*ENTRIES SUPPLIED*
>>>>

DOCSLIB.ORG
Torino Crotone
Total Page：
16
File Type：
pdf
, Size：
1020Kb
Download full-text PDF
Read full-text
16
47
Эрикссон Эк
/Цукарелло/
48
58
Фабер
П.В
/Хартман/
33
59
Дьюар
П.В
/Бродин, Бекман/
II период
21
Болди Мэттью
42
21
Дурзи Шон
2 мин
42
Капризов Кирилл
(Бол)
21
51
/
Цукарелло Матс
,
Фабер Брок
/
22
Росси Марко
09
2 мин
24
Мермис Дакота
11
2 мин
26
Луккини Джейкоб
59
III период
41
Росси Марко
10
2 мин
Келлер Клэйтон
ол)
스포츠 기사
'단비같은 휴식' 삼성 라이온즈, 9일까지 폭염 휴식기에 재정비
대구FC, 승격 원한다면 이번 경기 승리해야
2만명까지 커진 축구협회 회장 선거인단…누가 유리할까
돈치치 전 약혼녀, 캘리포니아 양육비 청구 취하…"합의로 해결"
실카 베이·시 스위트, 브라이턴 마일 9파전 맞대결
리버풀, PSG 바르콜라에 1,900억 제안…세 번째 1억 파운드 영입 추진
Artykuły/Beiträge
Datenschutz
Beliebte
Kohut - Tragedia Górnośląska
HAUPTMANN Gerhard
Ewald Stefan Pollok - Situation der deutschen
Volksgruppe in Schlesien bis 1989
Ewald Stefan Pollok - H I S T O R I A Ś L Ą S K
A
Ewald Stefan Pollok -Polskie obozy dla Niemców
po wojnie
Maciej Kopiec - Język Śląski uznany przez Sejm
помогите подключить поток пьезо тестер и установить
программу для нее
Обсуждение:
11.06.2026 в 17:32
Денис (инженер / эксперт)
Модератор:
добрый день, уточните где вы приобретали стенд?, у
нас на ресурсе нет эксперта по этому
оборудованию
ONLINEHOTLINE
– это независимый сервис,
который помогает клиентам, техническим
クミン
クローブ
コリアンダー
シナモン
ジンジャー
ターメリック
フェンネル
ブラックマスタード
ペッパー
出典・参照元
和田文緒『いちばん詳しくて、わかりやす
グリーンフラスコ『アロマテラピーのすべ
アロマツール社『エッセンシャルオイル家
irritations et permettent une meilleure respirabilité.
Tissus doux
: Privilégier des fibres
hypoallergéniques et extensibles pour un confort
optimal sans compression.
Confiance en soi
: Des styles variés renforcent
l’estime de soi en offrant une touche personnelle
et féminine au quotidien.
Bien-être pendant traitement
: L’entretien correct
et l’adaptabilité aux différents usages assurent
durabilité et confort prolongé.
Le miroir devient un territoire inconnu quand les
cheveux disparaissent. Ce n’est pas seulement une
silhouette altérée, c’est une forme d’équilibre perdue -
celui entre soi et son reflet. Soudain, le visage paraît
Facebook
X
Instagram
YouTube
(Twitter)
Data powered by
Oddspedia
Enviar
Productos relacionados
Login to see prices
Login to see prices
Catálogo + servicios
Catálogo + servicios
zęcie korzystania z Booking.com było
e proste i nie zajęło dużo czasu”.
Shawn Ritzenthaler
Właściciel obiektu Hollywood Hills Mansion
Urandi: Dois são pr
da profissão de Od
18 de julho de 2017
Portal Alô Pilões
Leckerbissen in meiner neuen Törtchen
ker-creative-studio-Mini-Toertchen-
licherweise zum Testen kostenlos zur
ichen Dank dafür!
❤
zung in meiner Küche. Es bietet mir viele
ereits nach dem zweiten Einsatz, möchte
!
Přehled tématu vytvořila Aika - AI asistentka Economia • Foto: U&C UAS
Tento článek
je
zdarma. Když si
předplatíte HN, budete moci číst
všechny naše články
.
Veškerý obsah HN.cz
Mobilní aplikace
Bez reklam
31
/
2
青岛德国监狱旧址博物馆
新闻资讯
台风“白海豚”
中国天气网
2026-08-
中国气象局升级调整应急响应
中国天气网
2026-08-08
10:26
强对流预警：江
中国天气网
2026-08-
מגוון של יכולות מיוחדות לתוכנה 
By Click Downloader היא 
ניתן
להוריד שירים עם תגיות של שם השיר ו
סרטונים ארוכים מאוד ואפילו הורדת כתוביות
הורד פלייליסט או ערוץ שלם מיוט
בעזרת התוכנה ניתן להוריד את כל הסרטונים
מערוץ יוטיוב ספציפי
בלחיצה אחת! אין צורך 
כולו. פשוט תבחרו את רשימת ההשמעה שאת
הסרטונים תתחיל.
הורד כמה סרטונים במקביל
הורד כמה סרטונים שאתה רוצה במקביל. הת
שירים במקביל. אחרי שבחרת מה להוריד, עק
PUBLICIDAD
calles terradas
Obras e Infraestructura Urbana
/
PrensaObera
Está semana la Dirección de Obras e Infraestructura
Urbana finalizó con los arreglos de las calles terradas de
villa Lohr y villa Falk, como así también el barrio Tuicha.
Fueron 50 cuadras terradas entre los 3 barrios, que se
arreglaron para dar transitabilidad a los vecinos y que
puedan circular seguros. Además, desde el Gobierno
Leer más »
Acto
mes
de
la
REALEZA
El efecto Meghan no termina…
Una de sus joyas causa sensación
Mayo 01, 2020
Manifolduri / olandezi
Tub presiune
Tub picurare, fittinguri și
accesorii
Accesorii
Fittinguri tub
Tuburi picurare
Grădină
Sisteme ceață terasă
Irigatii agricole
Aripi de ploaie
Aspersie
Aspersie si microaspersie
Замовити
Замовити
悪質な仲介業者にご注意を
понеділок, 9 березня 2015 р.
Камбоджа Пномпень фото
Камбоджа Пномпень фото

<<<<

*WORK REQUIRED*
Please print all of the material again with no alteration.

*RESPONSE TO THIS EXERCISE*
DOCSLIB.ORG
Torino Crotone
Total Page：
16
File Type：
pdf
, Size：
1020Kb
Download full-text PDF
Read full-text
16
47
Эрикссон Эк
/Цукарелло/
48
58
Фабер
П.В
/Хартман/
33
59
Дьюар
П.В
/Бродин, Бекман/
II период
21
Болди Мэттью
42
21
Дурзи Шон
2 мин
42
Капризов Кирилл
(Бол)
21
51
/
Цукарелло Матс
,
Фабер Брок
/
22
Росси Марко
09
2 мин
24
Мермис Дакота
11
2 мин
26
Луккини Джейкоб
59
III период
41
Росси Марко
10
2 мин
Келлер Клэйтон
ол)
스포츠 기사
'단비같은 휴식' 삼성 라이온즈, 9일까지 폭염 휴식기에 재정비
대구FC, 승격 원한다면 이번 경기 승리해야
2만명까지 커진 축구협회 회장 선거인단…누가 유리할까
돈치치 전 약혼녀, 캘리포니아 양육비 청구 취하…"합의로 해결"
실카 베이·시 스위트, 브라이턴 마일 9파전 맞대결
리버풀, PSG 바르콜라에 1,900억 제안…세 번째 1억 파운드 영입 추진
Artykuły/Beiträge
Datenschutz
Beliebte
Kohut - Tragedia Górnośląska
HAUPTMANN Gerhard
Ewald Stefan Pollok - Situation der deutschen
Volksgruppe in Schlesien bis 1989
Ewald Stefan Pollok - H I S T O R I A Ś L Ą S K
A
Ewald Stefan Pollok -Polskie obozy dla Niemców
po wojnie
Maciej Kopiec - Język Śląski uznany przez Sejm
помогите подключить поток пьезо тестер и установить
программу для нее
Обсуждение:
11.06.2026 в 17:32
Денис (инженер / эксперт)
Модератор:
добрый день, уточните где вы приобретали стенд?, у
нас на ресурсе нет эксперта по этому
оборудованию
ONLINEHOTLINE
– это независимый сервис,
который помогает клиентам, техническим
クミン
クローブ
コリアンダー
シナモン
ジンジャー
ターメリック
フェンネル
ブラックマスタード
ペッパー
出典・参照元
和田文緒『いちばん詳しくて、わかりやす
グリーンフラスコ『アロマテラピーのすべ
アロマツール社『エッセンシャルオイル家
irritations et permettent une meilleure respirabilité.
Tissus doux
: Privilégier des fibres
hypoallergéniques et extensibles pour un confort
optimal sans compression.
Confiance en soi
: Des styles variés renforcent
l’estime de soi en offrant une touche personnelle
et féminine au quotidien.
Bien-être pendant traitement
: L’entretien correct
et l’adaptabilité aux différents usages assurent
durabilité et confort prolongé.
Le miroir devient un territoire inconnu quand les
cheveux disparaissent. Ce n’est pas seulement une
silhouette altérée, c’est une forme d’équilibre perdue -
celui entre soi et son reflet. Soudain, le visage paraît
Facebook
X
Instagram
YouTube
(Twitter)
Data powered by
Oddspedia
Enviar
Productos relacionados
Login to see prices
Login to see prices
Catálogo + servicios
Catálogo + servicios
zęcie korzystania z Booking.com było
e proste i nie zajęło dużo czasu”.
Shawn Ritzenthaler
Właściciel obiektu Hollywood Hills Mansion
Urandi: Dois são pr
da profissão de Od
18 de julho de 2017
Portal Alô Pilões
Leckerbissen in meiner neuen Törtchen
ker-creative-studio-Mini-Toertchen-
licherweise zum Testen kostenlos zur
ichen Dank dafür!
❤
zung in meiner Küche. Es bietet mir viele
ereits nach dem zweiten Einsatz, möchte
!
Přehled tématu vytvořila Aika - AI asistentka Economia • Foto: U&C UAS
Tento článek
je
zdarma. Když si
předplatíte HN, budete moci číst
všechny naše články
.
Veškerý obsah HN.cz
Mobilní aplikace
Bez reklam
31
/
2
青岛德国监狱旧址博物馆
新闻资讯
台风“白海豚”
中国天气网
2026-08-
中国气象局升级调整应急响应
中国天气网
2026-08-08
10:26
强对流预警：江
中国天气网
2026-08-
מגוון של יכולות מיוחדות לתוכנה 
By Click Downloader היא 
ניתן
להוריד שירים עם תגיות של שם השיר ו
סרטונים ארוכים מאוד ואפילו הורדת כתוביות
הורד פלייליסט או ערוץ שלם מיוט
בעזרת התוכנה ניתן להוריד את כל הסרטונים
מערוץ יוטיוב ספציפי
בלחיצה אחת! אין צורך 
כולו. פשוט תבחרו את רשימת ההשמעה שאת
הסרטונים תתחיל.
הורד כמה סרטונים במקביל
הורד כמה סרטונים שאתה רוצה במקביל. הת
שירים במקביל. אחרי שבחרת מה להוריד, עק
PUBLICIDAD
calles terradas
Obras e Infraestructura Urbana
/
PrensaObera
Está semana la Dirección de Obras e Infraestructura
Urbana finalizó con los arreglos de las calles terradas de
villa Lohr y villa Falk, como así también el barrio Tuicha.
Fueron 50 cuadras terradas entre los 3 barrios, que se
arreglaron para dar transitabilidad a los vecinos y que
puedan circular seguros. Además, desde el Gobierno
Leer más »
Acto
mes
de
la
REALEZA
El efecto Meghan no termina…
Una de sus joyas causa sensación
Mayo 01, 2020
Manifolduri / olandezi
Tub presiune
Tub picurare, fittinguri și
accesorii
Accesorii
Fittinguri tub
Tuburi picurare
Grădină
Sisteme ceață terasă
Irigatii agricole
Aripi de ploaie
Aspersie
Aspersie si microaspersie
Замовити
Замовити
悪質な仲介業者にご注意を
понеділок, 9 березня 2015 р.
Камбоджа Пномпень фото
Камбоджа Пномпень фото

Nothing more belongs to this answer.